**Kutipan Teks:**

= = = = = = =

Koleksi Perpustakaan DPR RI

Judul Perdagangan Orang: 1.000 WNI Dijual ke Arab
Tanggal 05 April 2023
Surat Kabar Kompas
Halaman 15
Kata Kunci
AKD - Komisi I
Isi Artikel

Dua komplotan perdagangan orang yang beraksi sejak 2015 telah menjual 1.000 orang lebih ke Arab Saudi dan Jordania.

 

JAKARTA, KOMPAS — Perdagangan orang ke luar negeri kian memprihatinkan. Baru-baru ini terungkap dua komplotan perdagangan orang yang sejak 2015 telah menjual lebih dari 1.000 warga negara Indonesia ke Arab Saudi. Masing-masing pelaku dalam kejahatan kemanusiaan ini bisa meraup keuntungan Rp 3 juta-Rp 6,5 juta dari setiap orang yang berhasil dijual ke luar negeri.

Selain dua komplotan itu, diungkap pula satu pelaku perdagangan orang dengan modus menipu para calon tenaga kerja yang tertarik bekerja di di Timur Tengah dan Eropa.

= = = = = = =

**Informasi yang Diberikan:**
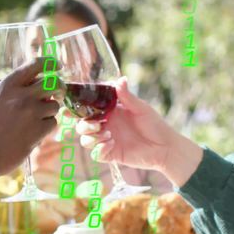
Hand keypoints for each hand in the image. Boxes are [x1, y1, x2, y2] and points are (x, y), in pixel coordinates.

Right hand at [0, 56, 61, 175]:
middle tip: (57, 92)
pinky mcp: (38, 131)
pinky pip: (53, 122)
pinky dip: (47, 127)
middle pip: (54, 83)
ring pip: (55, 104)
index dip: (49, 63)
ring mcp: (31, 114)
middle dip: (59, 86)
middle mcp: (22, 96)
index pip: (35, 65)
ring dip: (49, 110)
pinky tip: (34, 131)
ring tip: (37, 117)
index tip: (56, 65)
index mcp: (7, 86)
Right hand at [76, 78, 202, 186]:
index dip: (75, 110)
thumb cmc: (154, 124)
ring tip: (109, 135)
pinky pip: (96, 154)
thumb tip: (121, 79)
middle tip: (96, 125)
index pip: (87, 110)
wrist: (165, 146)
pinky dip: (100, 149)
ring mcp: (106, 141)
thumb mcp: (141, 108)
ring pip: (86, 140)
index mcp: (109, 112)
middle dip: (83, 126)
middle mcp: (105, 126)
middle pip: (82, 126)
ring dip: (91, 138)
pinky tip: (111, 144)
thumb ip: (127, 96)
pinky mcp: (111, 154)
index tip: (68, 110)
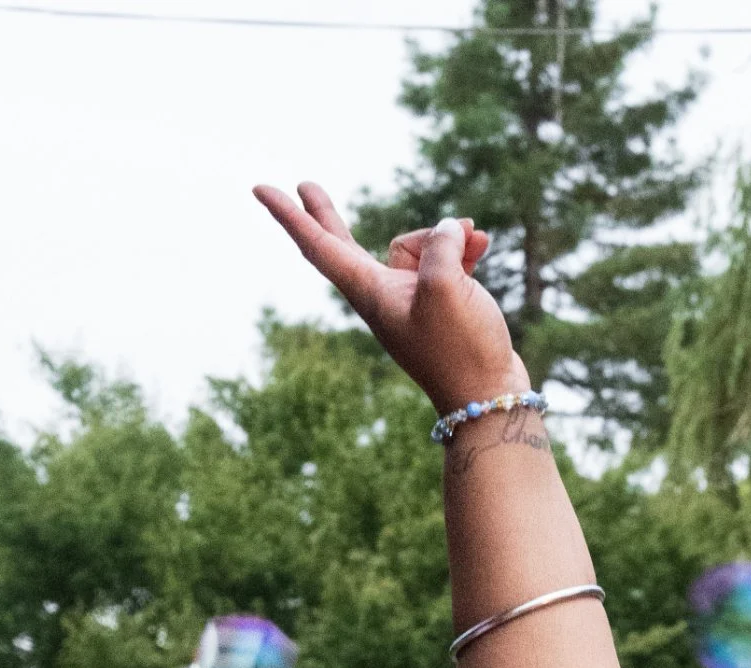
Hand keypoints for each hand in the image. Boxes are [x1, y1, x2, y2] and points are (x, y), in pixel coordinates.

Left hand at [254, 181, 519, 417]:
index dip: (291, 216)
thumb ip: (440, 246)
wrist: (491, 400)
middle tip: (303, 186)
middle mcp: (384, 295)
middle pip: (345, 245)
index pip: (319, 247)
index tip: (259, 188)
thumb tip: (451, 231)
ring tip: (477, 238)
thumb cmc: (461, 349)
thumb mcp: (447, 286)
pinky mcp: (439, 305)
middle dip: (327, 214)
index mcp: (370, 293)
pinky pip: (441, 261)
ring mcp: (411, 300)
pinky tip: (482, 244)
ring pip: (417, 246)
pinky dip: (460, 250)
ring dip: (446, 235)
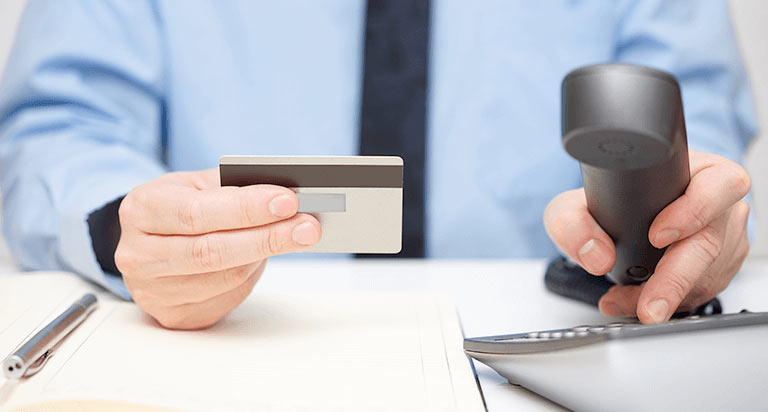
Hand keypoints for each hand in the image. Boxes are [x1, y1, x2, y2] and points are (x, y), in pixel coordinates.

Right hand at [115, 169, 320, 329]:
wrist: (150, 242)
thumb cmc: (179, 207)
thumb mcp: (194, 185)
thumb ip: (231, 187)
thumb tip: (283, 196)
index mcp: (142, 210)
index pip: (196, 213)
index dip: (245, 209)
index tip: (287, 202)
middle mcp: (139, 254)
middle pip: (211, 251)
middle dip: (267, 236)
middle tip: (308, 226)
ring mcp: (153, 291)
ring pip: (224, 277)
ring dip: (265, 255)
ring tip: (295, 236)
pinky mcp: (174, 315)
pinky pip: (226, 297)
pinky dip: (252, 274)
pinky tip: (264, 256)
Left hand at [544, 150, 750, 323]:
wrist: (616, 219)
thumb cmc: (608, 201)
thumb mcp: (574, 205)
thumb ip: (572, 224)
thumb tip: (596, 256)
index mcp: (699, 170)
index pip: (717, 184)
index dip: (693, 210)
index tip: (656, 236)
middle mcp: (719, 203)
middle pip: (710, 243)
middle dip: (675, 281)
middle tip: (649, 306)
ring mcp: (725, 238)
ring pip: (705, 275)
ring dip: (663, 295)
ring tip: (624, 298)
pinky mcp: (721, 267)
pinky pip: (701, 290)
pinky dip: (667, 300)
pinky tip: (638, 298)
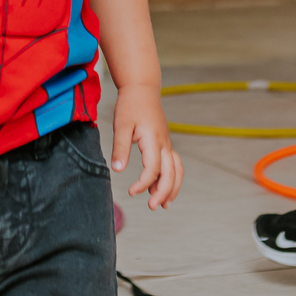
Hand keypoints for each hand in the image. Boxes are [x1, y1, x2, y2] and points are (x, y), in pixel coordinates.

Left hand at [111, 85, 183, 210]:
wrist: (142, 88)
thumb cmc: (130, 105)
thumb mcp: (121, 125)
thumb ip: (120, 148)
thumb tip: (117, 170)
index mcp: (153, 139)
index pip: (153, 168)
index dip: (143, 183)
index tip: (131, 192)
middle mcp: (164, 142)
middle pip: (170, 172)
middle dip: (163, 192)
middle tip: (151, 206)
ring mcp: (167, 143)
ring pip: (177, 169)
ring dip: (172, 187)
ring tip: (163, 204)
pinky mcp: (165, 142)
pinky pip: (174, 163)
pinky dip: (172, 177)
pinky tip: (161, 187)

= = = = = = =

**Tugas Anda:** Tolong nilai apakah tiap pernyataan berikut sesuai dengan artikel tentang perdagangan orang di atas, lalu jawab ya atau tidak beserta kutipan persis dari artikel yang menentukan jawaban itu. (a) Dua komplotan perdagangan orang itu sudah beraksi sejak 2015. (b) Setiap pelaku meraup keuntungan lebih dari Rp 10 juta dari tiap orang yang dijual. (c) Ada satu pelaku lain yang memakai modus menipu calon tenaga kerja.

**Jawaban Latihan:**
(a) Ya: "Dua komplotan perdagangan orang yang beraksi sejak 2015"
(b) Tidak: "bisa meraup keuntungan Rp 3 juta-Rp 6,5 juta dari setiap orang yang berhasil dijual ke luar negeri"
(c) Ya: "satu pelaku perdagangan orang dengan modus menipu para calon tenaga kerja"